To the Jews, the infernal regions were ablaze with Gehenna, a river of fire, although the name was often applied to the whole area. The concept of Hell as a fiery pit, so beloved of medieval theologians and witch-hunters, actually originated in ancient Egyptian wall paintings of `the wicked' being consumed by fire, although in fact these tormented souls were not meant to represent human sinners, but elemental spirits, enemies of the sun god Atum.31 However, that religion never laid any emphasis on eternal punishment for sin, the afterlife being instead a sort of assault course of monsters and demons that could be overcome with the right spells.
Although Egyptians spent their entire lives, and often their fortunes, trying to escape death - which they called `an abomination' - an essential aspect of their belief was that the dying-andrising god Osiris had saved humanity from death through the process of rebirth.

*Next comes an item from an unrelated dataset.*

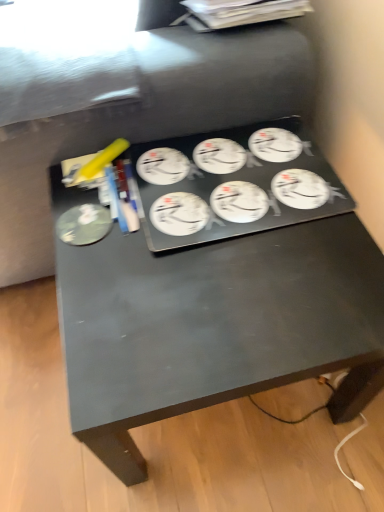
Where is `free point above black matte tray at center (from a real-world perspective)`? free point above black matte tray at center (from a real-world perspective) is located at coordinates (230, 254).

But in the West, the concept of Hell has long proved useful to keep the vulnerable in terror of God. Although this subject will be discussed in detail later, the following extract from the nineteenth century Father Furniss' Sight of Hell, an improving tract for young people, will suffice to convey these sadistic fantasies:
Of two little maids of sixteen, one cared only for dress, and went to a dancing school, and dared to disport in the park on Sunday instead of going to mass: the little maid stands now, and forever will stand, with bare feet upon a red-hot floor. The other walked through the streets at nights and did very wicked things; now she utters shrieks of agony in a burning oven. A very severe torment - immersion up to the neck in a boiling kettle - agitates a boy who kept bad company, and was too idle to go to mass, and a drunkard; avenging flames now issue from his ears. For like indecencies, the blood of a girl, who went to the theatre, boils in her veins; you can hear it boil, and her marrow is seething in her bones and her brain bubbles in her head. `Think,' says the compassionate father, `what a headache that girl must have!'32
Surely no comment is necessary.
As we shall see in a later chapter, some of the worst excesses of hellish punishments were invented by patriarchal societies to terrorize women. Barbara Walker notes, for example, that in this male-dominated Hell:
Women who scolded would be forced to lick hot stoves with their tongues. Women who showed disloyalty to men would be hung up by one leg, while scorpions, snakes, ants and worms dug their way in and out of their bodies 33
`Disloyalty to men' is a conveniently loose term open to a wide variety of interpretations.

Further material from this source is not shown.